Extracted page text data:

::::

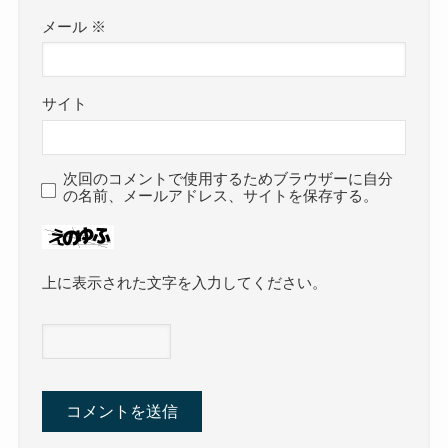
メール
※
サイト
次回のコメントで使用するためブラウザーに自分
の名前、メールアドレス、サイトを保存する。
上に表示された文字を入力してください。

::::

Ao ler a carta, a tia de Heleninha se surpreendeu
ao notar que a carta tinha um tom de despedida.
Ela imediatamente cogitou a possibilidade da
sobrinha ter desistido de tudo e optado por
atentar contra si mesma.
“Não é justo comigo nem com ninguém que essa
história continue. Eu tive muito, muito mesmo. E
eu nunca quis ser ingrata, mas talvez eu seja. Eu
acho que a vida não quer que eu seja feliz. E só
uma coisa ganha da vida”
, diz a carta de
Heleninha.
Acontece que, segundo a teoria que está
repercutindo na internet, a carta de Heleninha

::::

Filter the records above for lines containing the word "vida", and copy those lines.

acho que a vida não quer que eu seja feliz. E só
uma coisa ganha da vida”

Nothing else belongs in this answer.